A red, burning flush spread slowly over my face; hot tears made notes, once familiar, become as deceiving as a mirage -- you thought you saw something real, but when you really tested it, it was false. My hands, that had just a moment before been sweaty from fright at being asked to play for the first time in church, were now frozen with horror as they stumbled from one false note to another. "What was wrong? What was wrong?", went through my mind like a shot from a gun, leaving me dizzy, faint and helpless. Every little whisper in the audience was magnified in my ears to a loud hissing noise; the faint suggestions of laughter seemed suddenly to become derisive mockery. In place of the simple harmony of the church hymn, I was playing chords as dissonant as those contained in the most ultra-modern compositions.

What was I to do?

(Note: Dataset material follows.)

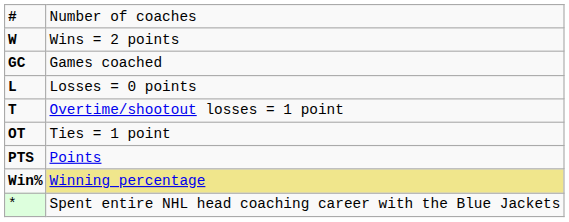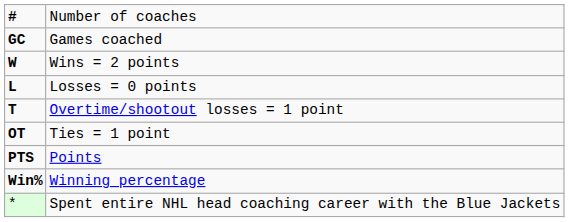rows swapped: GC <-> W
Win% | column 2: khaki background -> no background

I couldn't seem to stop; I kept hoping the next note would be the right one. Surely, I thought, the publishers didn't print the wrong notes. A piercing whisper from the chorister struck my crunched shoulders going up my spine -- "Start over again". With desperation my eyes sought again the beginning of the hymn, and then, with awful suddenness, I realized my mistake -- instead of the usual bass and treble clefs, both the left and right hand were written in the treble clef -- my left hand had been playing five notes lower than was written.

My fingers mechanically sought the notes now, my mind turning over and over the thoughts -- I've got to get out of here; I can't look anyone in the face now. They are going to separate for classes, and I can slip out that back door.

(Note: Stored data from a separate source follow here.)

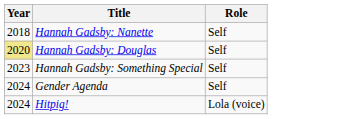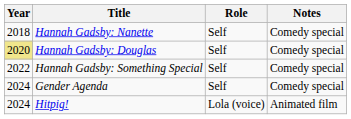+ column: Notes | Comedy special | Comedy special | Comedy special | Comedy special | Animated film
Hannah Gadsby: Something Special | Year: 2023 -> 2022
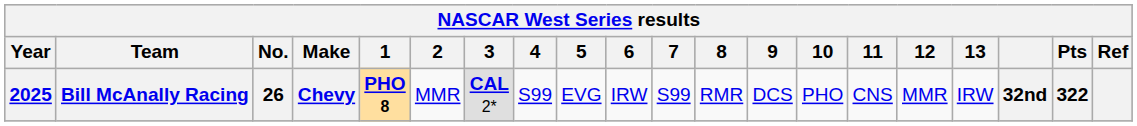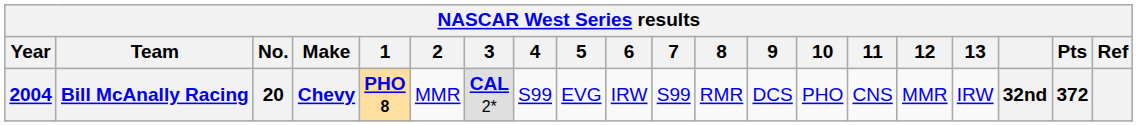Bill McAnally Racing | Year: 2025 -> 2004
Bill McAnally Racing | No.: 26 -> 20
Bill McAnally Racing | Pts: 322 -> 372
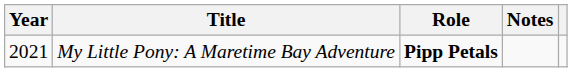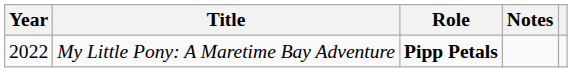My Little Pony: A Maretime Bay Adventure | Year: 2021 -> 2022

As soon as I had struck the last note of the song, before the congregation had seated itself, I left the piano and rushed to the back door, not daring to look at anyone. Outside, flying feet carried me, crying, to the exclusion of the creek, fringed by huge trees which to me were usually suggestive of fairyland. This place, a haven from all troubles, now was haunted with all the monsters and devils of my childhood dreams which drove me on with all the speed I could muster. Stockings and dress were torn, shoes were cut when exhaustion made me fall into a pile of leaves. There I lay sobbing for what seemed an interminable time.

My sobs prevented my hearing approaching steps, and two strong warm arms lifted me up off the ground. Through streaming eyes I recognized my oldest brother who was holding his ten-year-old sister tightly to him, saying words which sounded far away -- "You shouldn't take it so hard, kid; you did great -- just great".

With a convulsive sigh I let my head fall on my brother's shoulder, and instead of falling dead as I wished I might, I fell sound asleep.